Excerpted passage:
6. SNPD between the United States and its NATO allies and between the United States and the Soviet Union/Russia has helped participating states not only better understand, formulate and implement strategic nuclear policy, but also develop habits of cooperation among themselves, thereby improving trust and reducing nuclear dangers.

Developments in Asia

7. Similar developments did not take place in Asia. Even though the United States has been an Asia–Pacific nation for much of its existence, there is no tradition of SNPD in that region, be it between the United States and its Asian allies or between the United States and the region’s increasingly dominant power, China. Despite a US forward nuclear presence – terminated in 1991 – in three Asian allies/partners (the Philippines, South Korea and Taiwan) during much of the Cold War, no robust SNPD emerged or became institutionalized.[6]  Unlike European allies, Asian allies/partners have traditionally remained on the receiving end of US strategic nuclear policy: they have merely relied on a US promise to shield them under the “nuclear umbrella” without explicitly discussing the details of that policy, let alone taking active roles and responsibilities in it. 

8. The absence of a tradition of SNPD between the United States and its Asian allies is partly the result of the lesser importance of Asia during the Cold War. Plainly, at the time, the region was a second-order priority in comparison to Europe and there were therefore less urgent matters to discuss. The primary reason for the absence of SNPD, however, was that the US alliance system in Asia was not designed for dialogue. Unlike Europe, where US defence commitments have been exercised mostly through NATO, a multilateral regional mechanism conducive to dialogue, Washington opted to conclude bilateral defence treaties with its Asian allies to exert maximum control over them, fearing that their anti-communist leaders might engage in aggressive behaviour against adversaries that could trap the United States in an unwanted war.[7]  The United States was considerably more wary of Asian states because none had been longstanding allies, unlike European states.

9. To be fair, there were attempts to establish multilateral defence arrangements in Asia. They all proved unsuccessful, however: the 1951 trilateral Australia, New Zealand, United States Security Treaty (known as ANZUS) dissolved in its original form when New Zealand was suspended in 1986 after initiating a nuclear-free zone in its territorial waters, and the 1954 Southeast Asia Treaty Organization, or SEATO, never gained momentum because internal conflict hindered general use of a common military force.[8]  The alliance system that remained, famously labelled the “hub-and-spokes” system by John Foster Dulles (with the United States as the “hub”), sought not only to contain the Soviet threat, but also to constrain Asian allies, not to engage in dialogue with them, conditions that, obviously, did not produce a fertile environment for SNPD development.

Requirement:
Print the stretch of the excerpted passage on strategic nuclear dialogue from "9. To be fair, there" through "for SNPD development.".

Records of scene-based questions

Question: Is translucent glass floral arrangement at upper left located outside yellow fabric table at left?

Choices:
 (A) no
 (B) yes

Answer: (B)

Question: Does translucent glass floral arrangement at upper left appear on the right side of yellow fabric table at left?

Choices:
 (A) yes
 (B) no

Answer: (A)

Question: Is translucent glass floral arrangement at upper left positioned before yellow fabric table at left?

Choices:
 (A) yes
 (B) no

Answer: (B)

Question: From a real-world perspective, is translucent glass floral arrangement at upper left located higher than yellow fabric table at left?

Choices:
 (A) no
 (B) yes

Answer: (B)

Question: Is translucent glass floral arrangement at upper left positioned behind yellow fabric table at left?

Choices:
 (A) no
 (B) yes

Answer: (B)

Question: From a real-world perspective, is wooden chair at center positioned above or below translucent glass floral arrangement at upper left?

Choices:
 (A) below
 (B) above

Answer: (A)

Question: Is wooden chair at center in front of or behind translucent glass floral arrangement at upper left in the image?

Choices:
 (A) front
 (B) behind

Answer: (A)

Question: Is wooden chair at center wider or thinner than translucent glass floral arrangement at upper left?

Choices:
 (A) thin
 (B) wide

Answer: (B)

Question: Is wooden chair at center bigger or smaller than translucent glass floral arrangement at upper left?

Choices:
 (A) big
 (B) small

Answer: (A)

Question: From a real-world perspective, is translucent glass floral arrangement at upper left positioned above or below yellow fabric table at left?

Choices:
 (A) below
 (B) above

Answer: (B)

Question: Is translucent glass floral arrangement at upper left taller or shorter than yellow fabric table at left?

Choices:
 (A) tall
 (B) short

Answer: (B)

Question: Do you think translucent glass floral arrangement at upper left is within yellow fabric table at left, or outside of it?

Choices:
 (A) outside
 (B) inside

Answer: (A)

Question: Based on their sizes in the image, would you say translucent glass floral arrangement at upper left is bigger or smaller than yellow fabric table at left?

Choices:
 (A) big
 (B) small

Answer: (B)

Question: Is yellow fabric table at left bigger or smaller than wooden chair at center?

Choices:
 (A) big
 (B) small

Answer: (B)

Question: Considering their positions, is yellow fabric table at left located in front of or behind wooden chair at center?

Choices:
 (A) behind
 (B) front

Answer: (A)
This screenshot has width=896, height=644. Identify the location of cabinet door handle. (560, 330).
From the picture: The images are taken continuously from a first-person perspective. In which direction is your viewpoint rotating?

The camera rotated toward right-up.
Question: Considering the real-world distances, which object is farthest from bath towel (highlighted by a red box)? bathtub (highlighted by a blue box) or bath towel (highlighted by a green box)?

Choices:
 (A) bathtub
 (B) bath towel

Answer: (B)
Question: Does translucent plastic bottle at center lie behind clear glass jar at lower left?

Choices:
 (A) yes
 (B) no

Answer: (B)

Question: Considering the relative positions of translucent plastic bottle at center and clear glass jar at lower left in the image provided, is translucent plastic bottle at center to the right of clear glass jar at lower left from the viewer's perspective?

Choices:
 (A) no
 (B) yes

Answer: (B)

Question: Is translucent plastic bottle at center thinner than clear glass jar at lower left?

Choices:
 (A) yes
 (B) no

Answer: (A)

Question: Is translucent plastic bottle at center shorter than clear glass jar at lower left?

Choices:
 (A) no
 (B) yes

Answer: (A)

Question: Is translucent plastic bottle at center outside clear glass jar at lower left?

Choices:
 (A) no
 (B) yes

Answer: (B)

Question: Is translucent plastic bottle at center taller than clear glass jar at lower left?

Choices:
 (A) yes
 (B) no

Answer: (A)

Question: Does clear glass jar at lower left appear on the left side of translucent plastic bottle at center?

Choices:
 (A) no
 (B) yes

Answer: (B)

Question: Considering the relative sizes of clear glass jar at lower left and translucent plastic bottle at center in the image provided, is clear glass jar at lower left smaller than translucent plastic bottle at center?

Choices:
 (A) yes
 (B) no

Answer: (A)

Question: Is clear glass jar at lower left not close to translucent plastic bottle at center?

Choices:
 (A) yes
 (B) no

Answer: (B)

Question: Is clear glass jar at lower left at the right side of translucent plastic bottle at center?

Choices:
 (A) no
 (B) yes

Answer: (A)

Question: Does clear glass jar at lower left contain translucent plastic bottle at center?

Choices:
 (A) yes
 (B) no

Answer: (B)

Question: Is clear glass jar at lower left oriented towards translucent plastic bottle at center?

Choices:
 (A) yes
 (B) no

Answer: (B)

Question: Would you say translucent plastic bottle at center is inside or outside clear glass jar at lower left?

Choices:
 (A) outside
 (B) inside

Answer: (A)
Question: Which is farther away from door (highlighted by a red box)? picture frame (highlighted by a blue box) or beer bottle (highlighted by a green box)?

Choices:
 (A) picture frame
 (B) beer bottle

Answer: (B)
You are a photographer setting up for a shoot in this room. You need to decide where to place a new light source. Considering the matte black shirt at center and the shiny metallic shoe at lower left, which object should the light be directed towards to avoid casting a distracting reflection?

Correct output:
9. To be fair, there were attempts to establish multilateral defence arrangements in Asia. They all proved unsuccessful, however: the 1951 trilateral Australia, New Zealand, United States Security Treaty (known as ANZUS) dissolved in its original form when New Zealand was suspended in 1986 after initiating a nuclear-free zone in its territorial waters, and the 1954 Southeast Asia Treaty Organization, or SEATO, never gained momentum because internal conflict hindered general use of a common military force.[8]  The alliance system that remained, famously labelled the “hub-and-spokes” system by John Foster Dulles (with the United States as the “hub”), sought not only to contain the Soviet threat, but also to constrain Asian allies, not to engage in dialogue with them, conditions that, obviously, did not produce a fertile environment for SNPD development.